Thursday, January 24, 2008

Shaping Nature with Color



Le Talisman, 1888 by Paul Serusier, Musee d'Orsay, Paris.

Serusier was strongly influenced by Post Impressionist Paul Gauguin's bright and bold works and this painting represents nature broken into blocks of color. What makes the Nabis artists different from the Abstract Expressionists who saw their work as a revolution, is that the Nabis saw theirs as a bold new interpretation of their world, rather than a revolution against tradition.

2 comments:

michele omiccioli said...

I agree with you. But "a new interpretation of their world" is extremely near to "a revolution of the tradition". To create a new world is the most revolutionary action possible. And the really curious thing about painting is that the most important is painting itself. As a sort of not mantained proomise they don't activate a new innovation. I always remember Denis' words: 'every painting, with horses or flowers, are first of all agglomerate of blurs of colors matched with a precise sensibility'. words of 1880 (sorry dont know the exact period!...)

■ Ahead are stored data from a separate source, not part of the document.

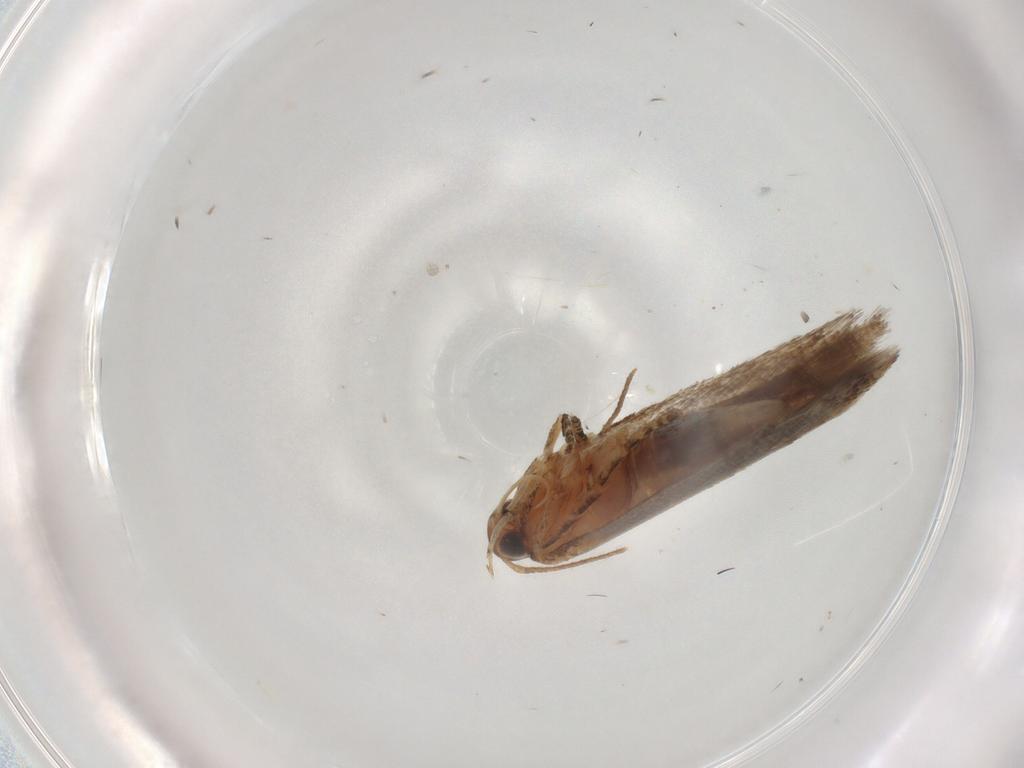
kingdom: Animalia
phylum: Arthropoda
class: Insecta
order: Lepidoptera
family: Gelechiidae
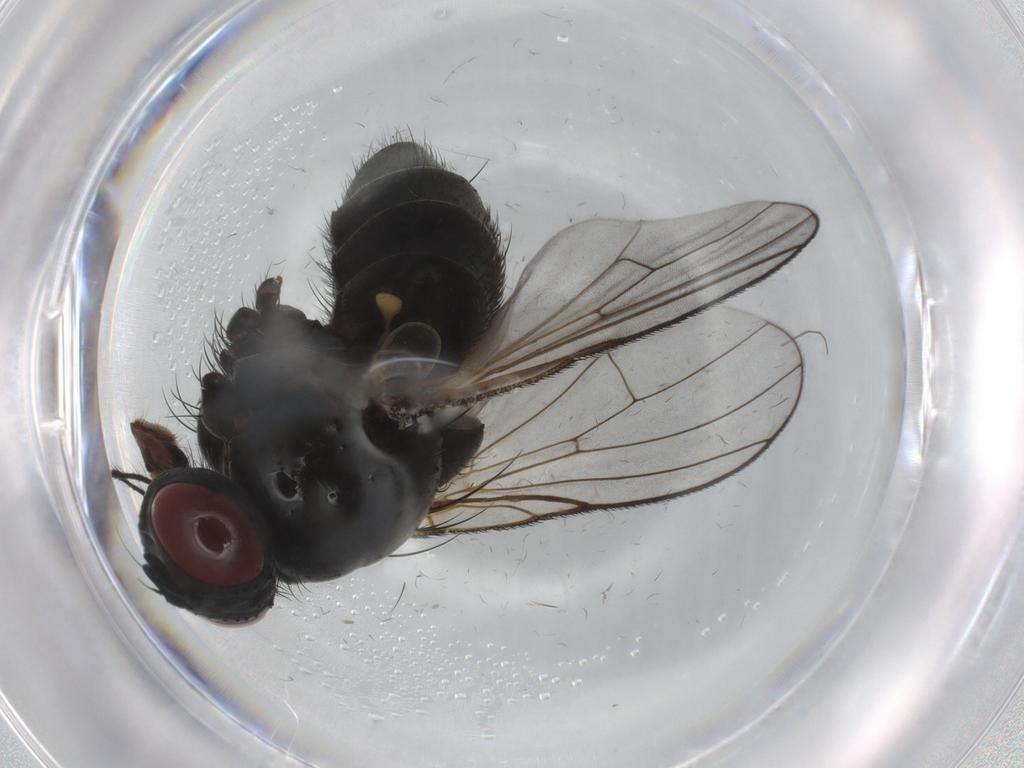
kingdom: Animalia
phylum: Arthropoda
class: Insecta
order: Diptera
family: Muscidae
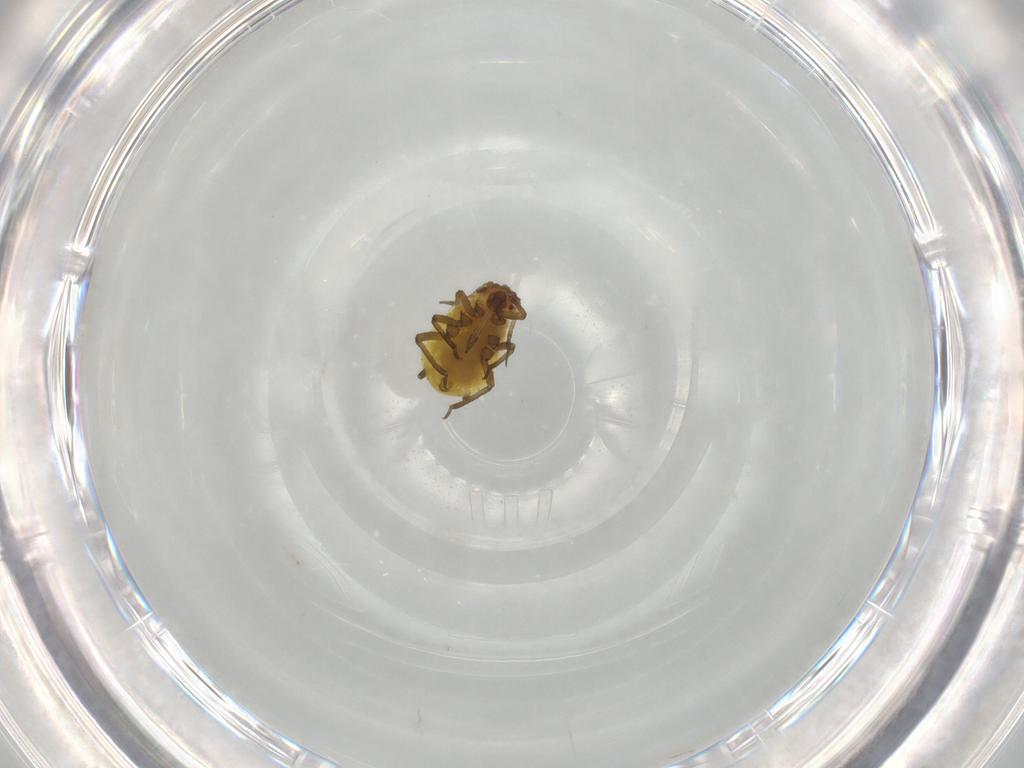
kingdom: Animalia
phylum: Arthropoda
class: Insecta
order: Hemiptera
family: Aphididae
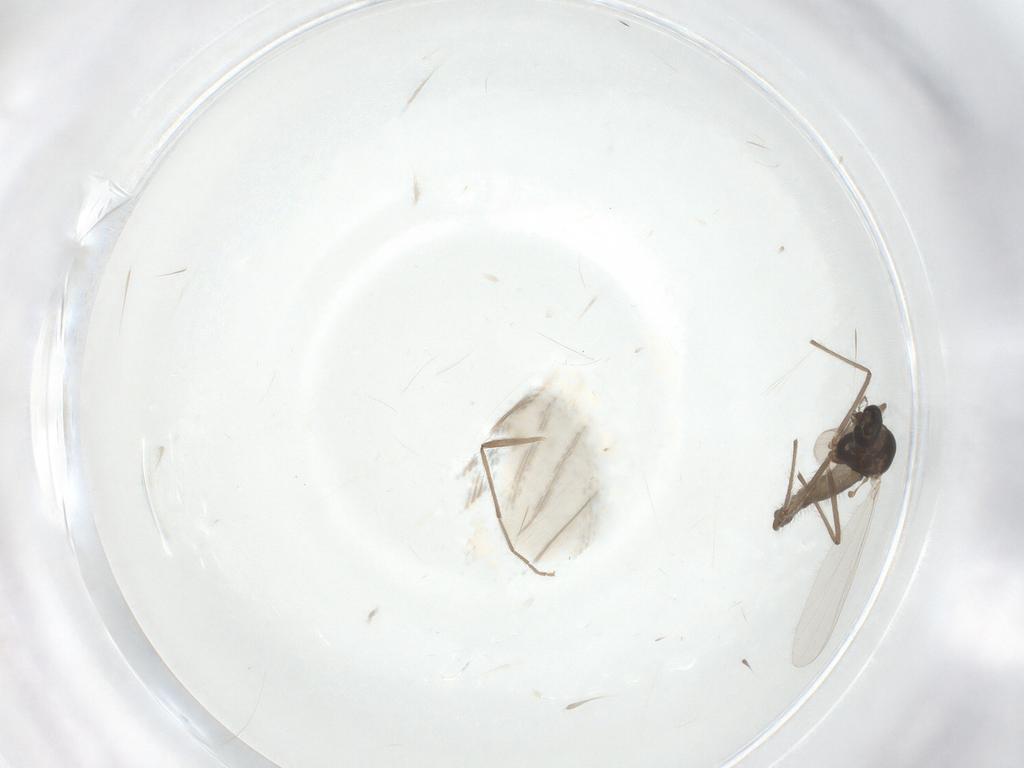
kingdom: Animalia
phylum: Arthropoda
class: Insecta
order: Diptera
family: Chironomidae
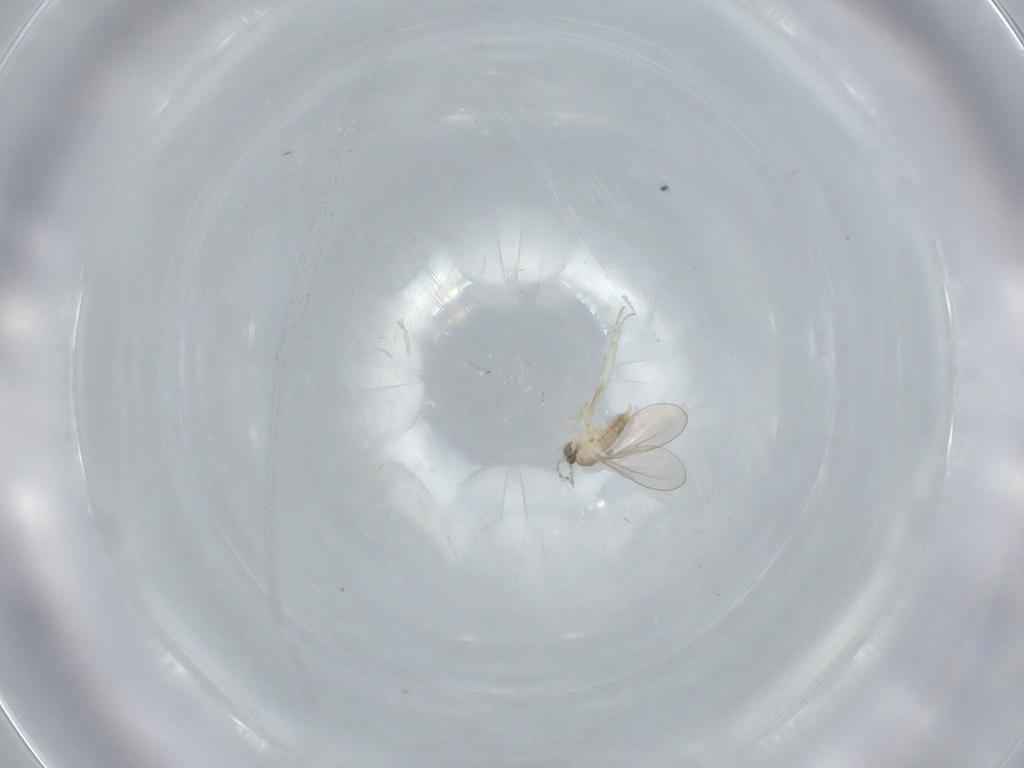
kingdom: Animalia
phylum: Arthropoda
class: Insecta
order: Diptera
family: Cecidomyiidae
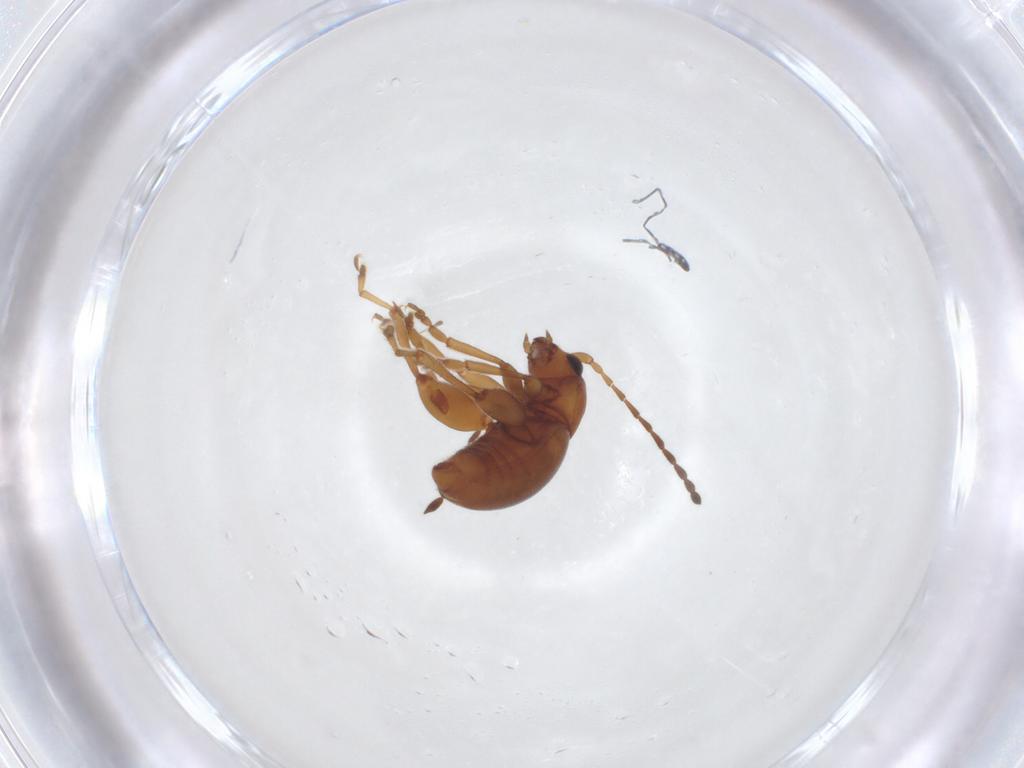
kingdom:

I guess it happened quite the same with some paintings of Fourties by Pollock-Kamrowski-Gorky(if Im not wrong). Dripping is used for the really first time but without any conscience of it (a sort of decoration without meaning in a painting theory).

PS: Into the Ducal Palace of Urbin, the doors of the dukes' bedroom are depicted by Baccio Pontelli with somewhat as similar as a dripping tecnique (1480). Some critics say that's the first example of abstraction in western culture!

am said...

O, this is so beautiful! Nothing but color. In this instance, color is all that is needed. I am not familiar with Paul Serusier or at least I had forgotten about him. Thanks so much.